Big stars (much bigger than the sun) end their lives in catastrophic explosions called supernovae. A supernova is so bright that it outshines the entire galaxy of hundreds of billions of stars in which it’s embedded. But the extreme brightness of these supernovae is offset by the very large distances from us at which they usually occur.

Frustratingly, we haven’t seen a supernova in our own Milky Way Galaxy since the year 1604, and the telescope was invented in 1608! Studies of other galaxies suggest that a galaxy like ours should host a supernova once every 50-100 years.

Indeed many supernova explosions have probably occurred in the Milky Way over the last 400 years, but they were probably buried deep within dark, thick clouds of dust, and so went unnoticed.

And so astronomers wait patiently for the big one – a supernova explosion on our doorstep. When this eventually happens, you won’t need a telescope to see it. A nearby supernova would be so bright you would be able to see it in broad daylight; at night, it would cast a shadow and would be bright enough to read by.

This exciting event will transform astronomy.
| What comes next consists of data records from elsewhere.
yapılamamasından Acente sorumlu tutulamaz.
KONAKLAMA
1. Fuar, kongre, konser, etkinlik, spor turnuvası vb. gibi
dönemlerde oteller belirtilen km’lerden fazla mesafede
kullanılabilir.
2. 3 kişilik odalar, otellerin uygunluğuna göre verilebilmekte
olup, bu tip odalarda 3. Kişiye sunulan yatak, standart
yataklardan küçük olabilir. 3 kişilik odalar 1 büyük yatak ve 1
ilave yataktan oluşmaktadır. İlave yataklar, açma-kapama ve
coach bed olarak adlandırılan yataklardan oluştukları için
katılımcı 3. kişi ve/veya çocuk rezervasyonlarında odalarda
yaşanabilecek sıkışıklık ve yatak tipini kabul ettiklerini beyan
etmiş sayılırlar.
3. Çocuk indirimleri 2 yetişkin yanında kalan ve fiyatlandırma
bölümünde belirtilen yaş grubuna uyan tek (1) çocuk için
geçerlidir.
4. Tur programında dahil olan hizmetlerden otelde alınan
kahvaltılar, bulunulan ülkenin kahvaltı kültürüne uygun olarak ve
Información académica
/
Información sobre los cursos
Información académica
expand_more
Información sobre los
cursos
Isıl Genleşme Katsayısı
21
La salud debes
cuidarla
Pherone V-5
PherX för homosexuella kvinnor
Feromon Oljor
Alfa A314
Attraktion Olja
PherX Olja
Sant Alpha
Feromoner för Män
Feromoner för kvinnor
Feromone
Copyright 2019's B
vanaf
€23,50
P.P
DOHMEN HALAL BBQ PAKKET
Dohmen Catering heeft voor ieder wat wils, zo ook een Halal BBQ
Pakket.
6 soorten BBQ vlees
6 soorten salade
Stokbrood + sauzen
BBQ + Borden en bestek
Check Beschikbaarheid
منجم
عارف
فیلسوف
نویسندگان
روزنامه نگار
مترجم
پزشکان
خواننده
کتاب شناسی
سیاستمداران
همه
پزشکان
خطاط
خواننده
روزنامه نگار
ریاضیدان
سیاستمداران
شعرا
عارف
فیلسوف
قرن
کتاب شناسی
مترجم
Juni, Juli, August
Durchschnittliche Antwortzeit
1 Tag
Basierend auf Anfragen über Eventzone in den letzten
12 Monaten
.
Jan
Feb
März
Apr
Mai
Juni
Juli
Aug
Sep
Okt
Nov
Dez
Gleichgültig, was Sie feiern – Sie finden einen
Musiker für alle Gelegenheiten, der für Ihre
Some astronomers will point their telescopes at the explosion to study it in more detail and to watch the stellar debris expand and gradually fade. Others will pore over historical records and measurements of the star that died, looking for vital clues to its impending doom in old data, which we then might be able to apply to future supernovae.

And yet more astronomers will begin running powerful simulations of exploding stars, in an attempt to explain the unfolding story and to predict key observations that would need to be made in the coming weeks and months.

Perversely, astronomers often express genuine concern as to the problems a Milky Way supernova would create. Modern telescopes are designed to study very faint objects – a nearby supernova would be so bright that it would be difficult to make accurate measurements. But no doubt when the big moment arrives, solutions will be found.

A Milky Way supernova will answer a huge number of questions about how the most massive stars end their lives, but will inevitably raise many more. Dare I say it: a Rosetta Stone?